*** READING PASSAGE

David Leisner's recent seasons have taken him around the US, a major tour of Australia and New Zealand, and debuts and reappearances in Japan, the Philippines, Germany, Hungary, Switzerland, Austria, Denmark, Sweden, Ireland, the U.K., Italy, Czech Republic, Greece, Puerto Rico, Canada and Mexico. An innovative three-concert series at Weill Recital Hall in Carnegie Hall included the first all-Bach guitar recital in New York’s history, and he is currently Artistic Director of Guitar Plus, a New York series devoted to chamber music with the guitar. Celebrated for expanding the guitar repertoire, David Leisner has premiered and commissioned works by many important composers, including David Del Tredici, Virgil Thomson, Ned Rorem, Philip Glass, Richard Rodney Bennett, Peter Sculthorpe and Osvaldo Golijov, while spearheading the revival of neglected 19th-century composers J.K. Mertz and Wenzeslaus Matiegka. He has performed at the Santa Fe, Rockport, Vail Valley, Bargemusic, Bay Chamber, Music in the Vineyards, Angel Fire and many other chamber music festivals.

******
*** MATERIAL PROVIDED

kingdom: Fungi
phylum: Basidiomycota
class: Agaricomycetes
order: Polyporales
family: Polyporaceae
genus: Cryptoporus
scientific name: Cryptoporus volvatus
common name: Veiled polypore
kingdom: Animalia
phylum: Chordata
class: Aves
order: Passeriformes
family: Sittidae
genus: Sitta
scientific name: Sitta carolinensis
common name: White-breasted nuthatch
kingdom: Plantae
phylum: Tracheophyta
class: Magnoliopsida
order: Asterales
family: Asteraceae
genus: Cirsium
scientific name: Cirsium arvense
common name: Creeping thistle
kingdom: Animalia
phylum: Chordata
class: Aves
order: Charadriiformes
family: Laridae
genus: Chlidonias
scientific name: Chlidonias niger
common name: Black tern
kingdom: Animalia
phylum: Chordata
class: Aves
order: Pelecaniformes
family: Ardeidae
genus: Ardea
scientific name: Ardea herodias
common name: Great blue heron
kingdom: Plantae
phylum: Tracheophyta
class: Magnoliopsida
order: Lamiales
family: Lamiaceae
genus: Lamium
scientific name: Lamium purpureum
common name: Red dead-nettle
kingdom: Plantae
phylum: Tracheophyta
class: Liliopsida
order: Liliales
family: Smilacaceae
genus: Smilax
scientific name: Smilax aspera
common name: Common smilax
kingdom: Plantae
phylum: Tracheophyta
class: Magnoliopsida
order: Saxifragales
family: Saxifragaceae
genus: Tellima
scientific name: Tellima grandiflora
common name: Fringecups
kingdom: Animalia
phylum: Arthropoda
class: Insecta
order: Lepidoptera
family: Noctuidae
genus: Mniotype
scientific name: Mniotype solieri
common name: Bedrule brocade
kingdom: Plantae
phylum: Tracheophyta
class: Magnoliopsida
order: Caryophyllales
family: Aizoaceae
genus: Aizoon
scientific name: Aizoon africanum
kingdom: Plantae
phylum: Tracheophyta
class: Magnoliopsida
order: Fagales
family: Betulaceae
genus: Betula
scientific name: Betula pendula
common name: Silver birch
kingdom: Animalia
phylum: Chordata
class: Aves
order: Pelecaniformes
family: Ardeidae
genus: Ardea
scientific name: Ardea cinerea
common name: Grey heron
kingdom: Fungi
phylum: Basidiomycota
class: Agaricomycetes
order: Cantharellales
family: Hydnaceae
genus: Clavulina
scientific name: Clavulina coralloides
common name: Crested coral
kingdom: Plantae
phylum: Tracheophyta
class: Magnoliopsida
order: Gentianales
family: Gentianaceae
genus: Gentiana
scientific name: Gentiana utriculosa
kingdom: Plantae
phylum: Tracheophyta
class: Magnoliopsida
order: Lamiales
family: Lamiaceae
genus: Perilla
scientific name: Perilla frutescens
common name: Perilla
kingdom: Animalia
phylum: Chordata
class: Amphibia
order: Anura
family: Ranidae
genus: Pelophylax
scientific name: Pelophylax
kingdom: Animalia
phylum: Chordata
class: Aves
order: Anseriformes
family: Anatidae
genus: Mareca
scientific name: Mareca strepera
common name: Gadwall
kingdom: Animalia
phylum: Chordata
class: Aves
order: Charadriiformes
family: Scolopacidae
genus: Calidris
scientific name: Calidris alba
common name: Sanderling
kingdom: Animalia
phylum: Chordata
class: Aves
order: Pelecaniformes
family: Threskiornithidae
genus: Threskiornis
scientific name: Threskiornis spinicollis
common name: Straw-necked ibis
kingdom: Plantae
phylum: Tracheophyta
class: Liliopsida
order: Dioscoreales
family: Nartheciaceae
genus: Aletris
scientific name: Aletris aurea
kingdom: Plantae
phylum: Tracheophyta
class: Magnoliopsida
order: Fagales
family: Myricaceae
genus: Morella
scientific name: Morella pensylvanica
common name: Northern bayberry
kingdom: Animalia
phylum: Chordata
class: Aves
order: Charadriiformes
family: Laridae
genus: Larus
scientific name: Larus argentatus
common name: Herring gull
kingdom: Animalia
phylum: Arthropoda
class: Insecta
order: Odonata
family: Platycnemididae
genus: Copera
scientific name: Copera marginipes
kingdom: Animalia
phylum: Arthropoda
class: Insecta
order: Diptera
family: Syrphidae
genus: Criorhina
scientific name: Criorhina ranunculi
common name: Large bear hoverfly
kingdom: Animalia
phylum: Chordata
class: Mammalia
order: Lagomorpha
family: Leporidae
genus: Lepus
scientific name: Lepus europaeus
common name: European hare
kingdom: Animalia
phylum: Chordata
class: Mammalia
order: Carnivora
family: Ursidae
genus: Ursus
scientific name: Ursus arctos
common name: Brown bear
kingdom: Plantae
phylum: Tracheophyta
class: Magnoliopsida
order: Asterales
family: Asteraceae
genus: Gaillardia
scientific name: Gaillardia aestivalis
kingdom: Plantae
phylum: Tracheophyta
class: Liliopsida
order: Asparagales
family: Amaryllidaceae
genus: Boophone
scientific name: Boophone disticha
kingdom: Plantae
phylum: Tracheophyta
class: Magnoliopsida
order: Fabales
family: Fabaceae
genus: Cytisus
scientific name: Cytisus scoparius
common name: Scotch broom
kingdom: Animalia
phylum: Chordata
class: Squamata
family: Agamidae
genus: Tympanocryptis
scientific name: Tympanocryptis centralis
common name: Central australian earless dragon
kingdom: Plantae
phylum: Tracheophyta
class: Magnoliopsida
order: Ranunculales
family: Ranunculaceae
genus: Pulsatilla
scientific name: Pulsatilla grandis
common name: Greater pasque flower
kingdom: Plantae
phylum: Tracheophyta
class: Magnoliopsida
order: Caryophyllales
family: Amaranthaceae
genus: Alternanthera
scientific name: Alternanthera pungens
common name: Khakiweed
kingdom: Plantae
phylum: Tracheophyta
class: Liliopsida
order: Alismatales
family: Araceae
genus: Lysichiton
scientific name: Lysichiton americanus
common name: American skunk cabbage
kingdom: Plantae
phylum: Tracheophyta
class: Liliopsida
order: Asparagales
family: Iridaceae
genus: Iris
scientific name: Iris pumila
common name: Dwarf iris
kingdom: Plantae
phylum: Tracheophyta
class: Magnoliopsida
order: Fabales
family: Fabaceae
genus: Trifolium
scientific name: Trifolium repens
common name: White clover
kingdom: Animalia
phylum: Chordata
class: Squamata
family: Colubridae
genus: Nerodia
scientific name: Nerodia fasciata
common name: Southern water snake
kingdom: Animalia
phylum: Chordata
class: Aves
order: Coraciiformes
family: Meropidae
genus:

******

TASK TO CARRY OUT — What is David Leisner's current role with Guitar Plus, according to the biography? The entries have nothing to do with this.

TASK OUTPUT — He is Artistic Director of Guitar Plus, a New York series devoted to chamber music with the guitar.